DİSK: Varlık Fonu, kamu mallarını talan fonudur!

Devrimci İşçi Sendikaları Konfederasyonu (DİSK), hükümetin kanunlaştırdığı ve kamu kurumlarının ‘Varlık Fonu’ adı altında bir fona teslim edilmesi kararını “Fon, kamu mallarını talan fonudur!” diyerek eleştirdi.

Yazılı olarak yapılan açıklamada Varlık Fonu’na ilişkin olarak, “Kamu mallarının talanı demektir. Hükümetin, Varlık Fonu’nun kuruluşuyla ilgili öne sürdüğü tüm gerekçeler inandırıcı olmaktan çok uzaktır. Çünkü kamuda olan işletmelerin gelirleri zaten devletin, dolayısıyla hükümetin tasarrufundadır” denildi.

Açıklamanın tamamı şu şekilde:

Hükümetin 19 Ağustos 2016 tarihinde 6741 sayılı kanunla kurmuş olduğu Varlık Fonu’na, geçtiğimiz hafta sonundan itibaren kaynak aktarımına başlandı.

Hükümet, bir çırpıda ülkenin en karlı kamu kuruluşlarının Fon’a devredildiğini açıkladı. Varlık fonlarının dünyadaki var olan uygulamalarında, bütçe fazlasının değerlendirilmesi amacıyla, atıl kurumların tekrar kamunun menfaatlerine uygun bir hale gelmesi için kurulduğunu biliyoruz. Ancak Hükümetin Varlık Fonu’nun ise bambaşka bir fon olarak kurulmuş olduğunu görüyoruz.

Ülkemizde ne bütçe fazlası var ne de fondaki şirketler ve arsalar atıl durumdadır.

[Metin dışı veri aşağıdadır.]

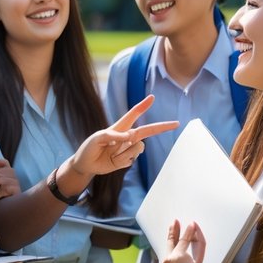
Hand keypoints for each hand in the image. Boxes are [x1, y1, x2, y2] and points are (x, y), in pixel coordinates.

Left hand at [62, 96, 178, 194]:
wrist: (86, 165)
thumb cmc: (89, 147)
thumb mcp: (97, 138)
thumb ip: (113, 135)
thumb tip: (130, 136)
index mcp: (119, 127)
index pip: (133, 115)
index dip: (142, 106)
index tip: (152, 97)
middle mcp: (127, 137)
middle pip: (147, 131)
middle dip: (162, 127)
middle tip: (176, 123)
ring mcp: (128, 149)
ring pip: (137, 147)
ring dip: (123, 151)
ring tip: (110, 153)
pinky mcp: (128, 160)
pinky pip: (131, 159)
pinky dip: (120, 160)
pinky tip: (112, 161)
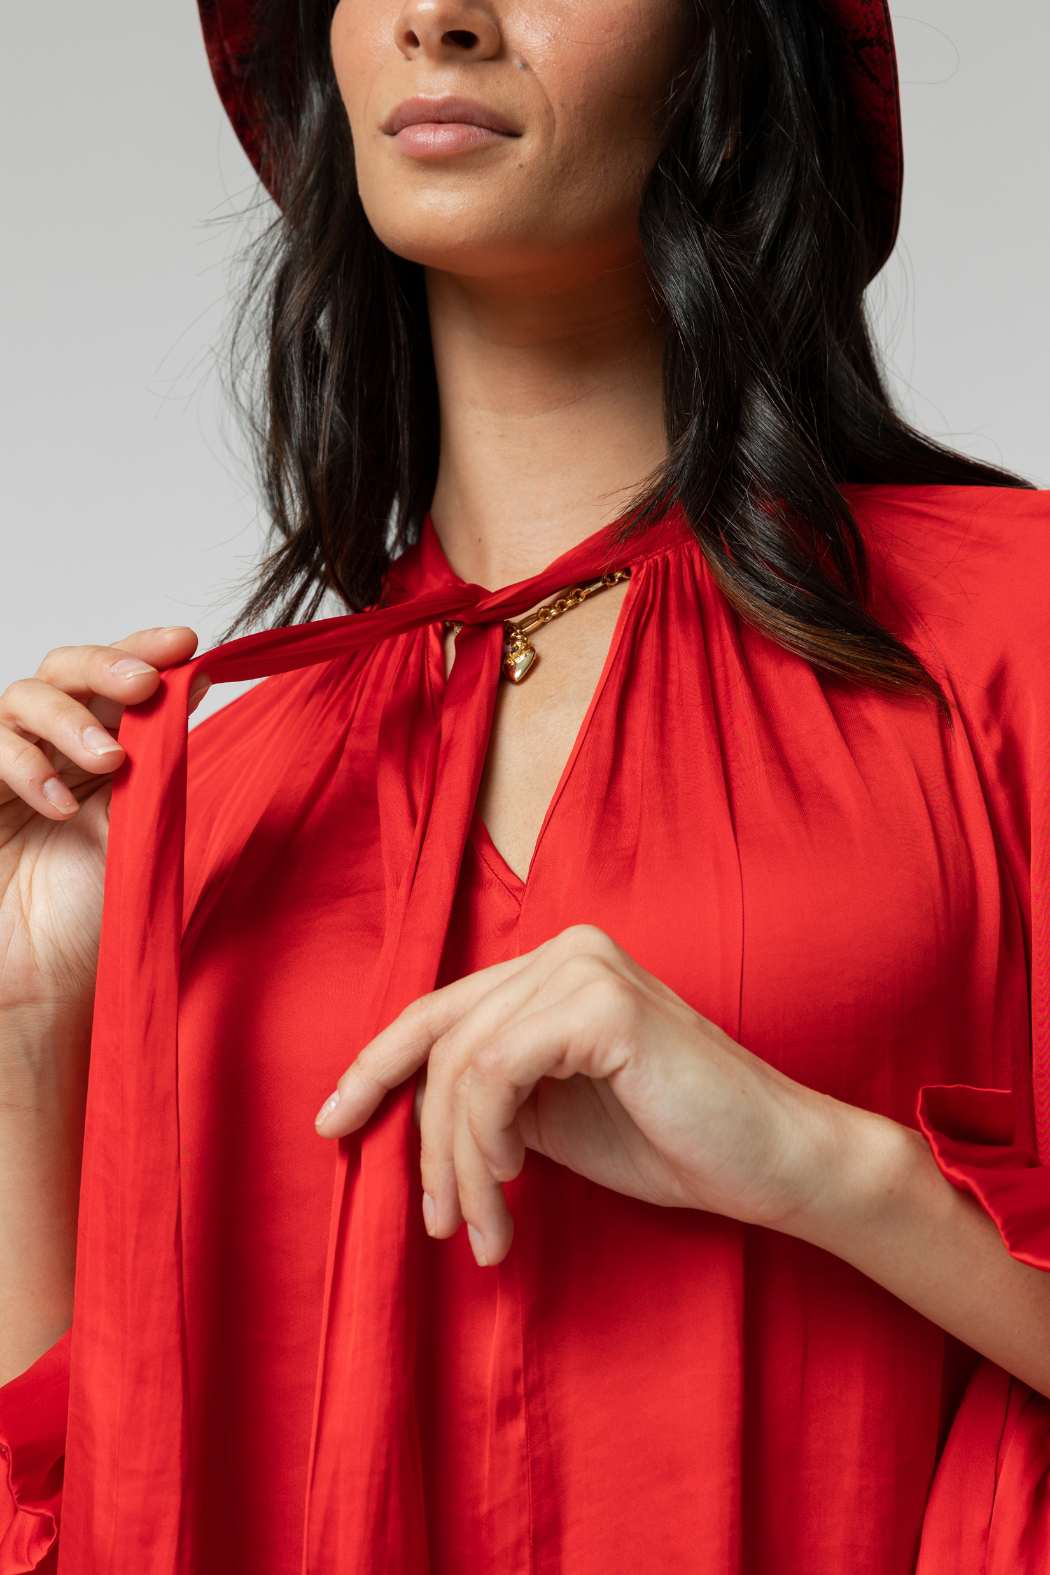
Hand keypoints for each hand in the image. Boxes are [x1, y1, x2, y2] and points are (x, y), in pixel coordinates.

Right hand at [0, 627, 209, 1029]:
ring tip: (109, 762)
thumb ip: (162, 761)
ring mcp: (12, 768)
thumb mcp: (144, 827)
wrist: (43, 979)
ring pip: (24, 697)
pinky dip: (27, 765)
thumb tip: (198, 683)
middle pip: (65, 668)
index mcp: (106, 751)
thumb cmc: (94, 914)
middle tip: (144, 685)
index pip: (118, 680)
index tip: (185, 643)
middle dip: (107, 665)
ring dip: (71, 719)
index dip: (145, 651)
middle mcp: (56, 750)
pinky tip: (59, 804)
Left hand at [314, 923, 835, 1265]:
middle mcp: (563, 948)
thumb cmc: (673, 1141)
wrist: (776, 1163)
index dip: (375, 1067)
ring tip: (483, 1229)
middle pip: (440, 1042)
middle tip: (440, 1224)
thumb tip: (401, 1111)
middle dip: (424, 1143)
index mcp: (551, 967)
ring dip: (458, 1162)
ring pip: (463, 1067)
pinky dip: (487, 1135)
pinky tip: (514, 1179)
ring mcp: (584, 968)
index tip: (333, 1125)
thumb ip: (488, 1095)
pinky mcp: (603, 1004)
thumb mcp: (553, 1115)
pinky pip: (498, 1072)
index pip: (438, 1011)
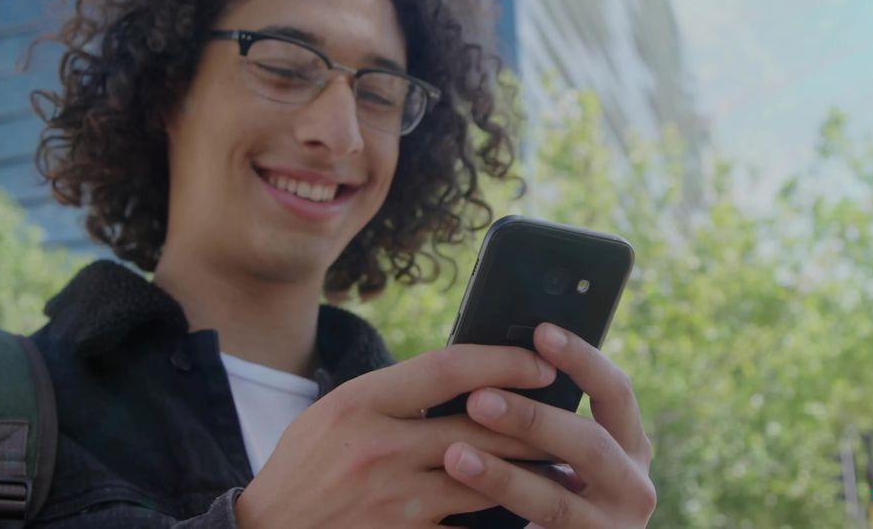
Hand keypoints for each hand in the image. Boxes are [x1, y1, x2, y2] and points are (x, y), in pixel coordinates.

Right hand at [235, 344, 558, 527]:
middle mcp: (379, 448)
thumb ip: (394, 397)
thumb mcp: (336, 413)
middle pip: (479, 427)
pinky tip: (521, 516)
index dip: (502, 361)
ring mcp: (393, 501)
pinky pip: (468, 528)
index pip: (447, 368)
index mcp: (360, 403)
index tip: (540, 362)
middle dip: (532, 423)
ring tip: (561, 469)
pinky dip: (497, 522)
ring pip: (485, 480)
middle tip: (568, 418)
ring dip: (529, 475)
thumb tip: (466, 382)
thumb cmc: (304, 469)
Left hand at [442, 323, 656, 528]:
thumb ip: (545, 418)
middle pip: (589, 444)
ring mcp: (611, 528)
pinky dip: (498, 515)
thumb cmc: (550, 488)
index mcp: (628, 443)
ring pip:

Tam tersi, hükümet, ülkemizin en karlı/aktif kuruluşlarını, TPAO, BOTAŞ, Çay İşletmeleri, Ziraat Bankası, Türksat, Eti Maden, PTT gibi kamunun gözbebeği olarak bilinen şirketleri Varlık Fonu’na aktardı. Bununla da kalmayarak, THY, Halkbank, BİST, Türk Telekom gibi firmalardaki kamu hisselerini ve toplam 2 milyon metrekarelik kamu arsasını Varlık Fonu’na devretmiştir.

Varlık Fonu, kamu mallarının talanı demektir. Hükümetin, Varlık Fonu’nun kuruluşuyla ilgili öne sürdüğü tüm gerekçeler inandırıcı olmaktan çok uzaktır. Çünkü kamuda olan işletmelerin gelirleri zaten devletin, dolayısıyla hükümetin tasarrufundadır.

Memleketimizin en değerli kamu kuruluşları ve arsaları Varlık Fonu’na devredilirken, Fon’un hiçbir denetim altında olmayışı, niyetin kötülüğünü ve talanın büyüklüğünü göstermektedir. Bu kurumların peşkeş çekilmeyeceğinin, gelirlerinin iç edilmeyeceğinin ne yazık ki hiçbir garantisi yoktur.

Bunun yanı sıra, özelleştirmenin başka bir adı olan Varlık Fonu yönetimi için yapılan yönetici seçimleri, Fon’un nasıl bir talan için kullanılacağının da göstergesidir. Yiğit Bulut’tan başlayarak geçmişten bu güne AKP hükümetinin nimetlerinden sonuna kadar faydalanan, ekonomik öngörüden yoksun bu zatlara değil böylesine bir fon, 1 TL bile emanet edilemez.

Diğer yandan, bu kurumlarda yıllardır sendikalı olarak çalışan işçilerin akıbeti belirsizdir. Bugüne kadar yapılan özelleştirmelerle işsizlik, açlık ve sendikasızlaştırmanın yaşandığı bilinmektedir. Özelleştirilen kamu kuruluşlarında taşeron ve güvencesiz çalıştırmanın dayatıldığını tüm kamuoyu yakından takip etmiştir. Şimdi aynı durum Fon’a devredilen kamu kuruluşları için de geçerli olacak ve yüzlerce çalışan aileleriyle birlikte mağdur edileceklerdir.

Birleşik Metal-İş Sendikası olarak, Hükümete sesleniyoruz: Kamu kuruluşlarının Fon adı altında talanı ve özelleştirilmesi anlamına gelen Varlık Fonu uygulamasından biran önce vazgeçilmeli ve kamunun malı, kamuda kalmalıdır.